Reste à savoir si la transparence au niveau des appels d’offres sera garantie. Après 23 ans de fraude, de corruption, de délits d’initiés et d’abus de pouvoir, peut-on faire confiance à nos institutions ?  Des pratiques malsaines relevées dans quasiment tous les appels d’offres lancés sous l’ancien régime. D’ailleurs, les acheteurs potentiels sont toujours connus d’avance. Nous ne pouvons qu’espérer le contraire. 

 

Deuxième lot : des entreprises dont la situation n’est pas encore claire

Au nombre de cinquante, ces entreprises sont divisées en sous-lots en fonction des secteurs d’activité : agricole, touristique, immobilier et de services.
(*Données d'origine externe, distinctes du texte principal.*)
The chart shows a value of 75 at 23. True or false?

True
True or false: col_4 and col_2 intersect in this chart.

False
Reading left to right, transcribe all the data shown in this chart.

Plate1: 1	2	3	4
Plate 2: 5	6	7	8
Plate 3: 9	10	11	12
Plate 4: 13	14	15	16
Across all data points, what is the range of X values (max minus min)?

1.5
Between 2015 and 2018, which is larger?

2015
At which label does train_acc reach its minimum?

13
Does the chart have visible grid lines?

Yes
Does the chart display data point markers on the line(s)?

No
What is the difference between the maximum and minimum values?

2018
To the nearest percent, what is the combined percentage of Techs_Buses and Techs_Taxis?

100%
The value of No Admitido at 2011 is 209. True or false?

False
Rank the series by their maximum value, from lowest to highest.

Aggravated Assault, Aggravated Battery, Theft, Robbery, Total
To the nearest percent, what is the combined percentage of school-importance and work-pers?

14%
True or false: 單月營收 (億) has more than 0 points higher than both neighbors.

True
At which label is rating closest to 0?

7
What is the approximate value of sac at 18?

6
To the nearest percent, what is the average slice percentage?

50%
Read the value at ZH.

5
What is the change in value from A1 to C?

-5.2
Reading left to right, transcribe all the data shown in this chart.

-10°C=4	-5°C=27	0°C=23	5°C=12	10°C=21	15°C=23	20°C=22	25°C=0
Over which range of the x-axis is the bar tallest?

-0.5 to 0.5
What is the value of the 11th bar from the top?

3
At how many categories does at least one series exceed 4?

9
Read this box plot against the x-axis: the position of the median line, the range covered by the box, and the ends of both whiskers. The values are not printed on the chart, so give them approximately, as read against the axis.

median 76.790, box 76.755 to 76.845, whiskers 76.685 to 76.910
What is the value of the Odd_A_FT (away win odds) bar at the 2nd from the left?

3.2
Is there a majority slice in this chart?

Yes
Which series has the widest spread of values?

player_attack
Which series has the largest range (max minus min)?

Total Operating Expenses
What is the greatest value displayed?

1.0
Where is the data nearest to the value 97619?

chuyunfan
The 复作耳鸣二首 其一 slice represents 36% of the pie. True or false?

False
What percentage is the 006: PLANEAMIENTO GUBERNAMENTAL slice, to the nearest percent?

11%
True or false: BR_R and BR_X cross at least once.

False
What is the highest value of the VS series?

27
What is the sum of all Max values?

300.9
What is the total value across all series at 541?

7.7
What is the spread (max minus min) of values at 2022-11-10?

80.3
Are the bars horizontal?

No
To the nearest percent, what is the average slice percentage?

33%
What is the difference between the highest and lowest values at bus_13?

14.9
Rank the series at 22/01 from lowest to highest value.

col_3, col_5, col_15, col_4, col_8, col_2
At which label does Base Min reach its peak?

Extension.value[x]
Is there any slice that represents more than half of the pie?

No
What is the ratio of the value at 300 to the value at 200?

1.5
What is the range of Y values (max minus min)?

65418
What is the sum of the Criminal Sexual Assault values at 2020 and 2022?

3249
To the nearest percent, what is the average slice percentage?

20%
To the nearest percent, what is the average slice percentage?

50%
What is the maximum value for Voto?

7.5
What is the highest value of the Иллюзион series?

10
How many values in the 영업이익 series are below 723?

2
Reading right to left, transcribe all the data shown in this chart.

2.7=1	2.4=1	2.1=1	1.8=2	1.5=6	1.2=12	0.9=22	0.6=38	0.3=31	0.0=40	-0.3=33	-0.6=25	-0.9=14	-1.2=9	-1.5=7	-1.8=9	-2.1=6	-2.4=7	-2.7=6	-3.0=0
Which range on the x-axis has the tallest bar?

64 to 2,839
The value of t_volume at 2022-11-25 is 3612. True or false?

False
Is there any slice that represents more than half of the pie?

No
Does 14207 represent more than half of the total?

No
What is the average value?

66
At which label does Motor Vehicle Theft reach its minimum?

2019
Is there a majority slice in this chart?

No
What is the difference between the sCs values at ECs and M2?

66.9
A la suite d’un appel d’offres trois cabinets d’experts-comptables se sont chargés de l’évaluation de ces entreprises. En effet, le gouvernement ne possède pas assez de moyens et d’éléments de décision pour vendre ces entreprises. Dans son évaluation, les cabinets d’experts-comptables établiront un diagnostic détaillé de l’état des ces entreprises : situations juridique, financière et fiscale ainsi que l’évaluation du prix de référence. Après cette évaluation, l’Etat décidera de la cession ou pas de ces entreprises.

 

Troisième lot : des entreprises jeunes en pleine expansion

Cela concerne des entreprises confiées à la Caisse de dépôts et de consignation, précisément la CDC Développement et celles qui seront mises sous le contrôle de Karama Holding, le nouveau nom de Princess Holding de Sakher El Matri. La Caisse de dépôts et de consignation aura pour mission la gouvernance, la gestion, le développement et l’investissement dans ces entreprises. Selon M. Jamel Bel Haj, Directeur général de la CDC, la restructuration de ces entreprises pourra prendre des années avant qu’elles ne deviennent rentables.

Dans ce cas l’Etat songera à la cession de ces entreprises et la CDC pourrait participer à l’acquisition de ces sociétés. Prendra-t-elle des risques quant à l’utilisation de fonds publics pour investir dans des activités risquées à savoir des entreprises jeunes et immatures et dont la rentabilité ne surviendra qu’à long terme ? Beaucoup d’experts économiques et de responsables ont longtemps appelé le gouvernement à ce que ces entreprises soient introduites en Bourse, véritable levier de développement économique du pays.

Un secteur dont les perspectives sont énormes à condition d’en exploiter les ressources, mais le gouvernement semble ne pas être de cet avis.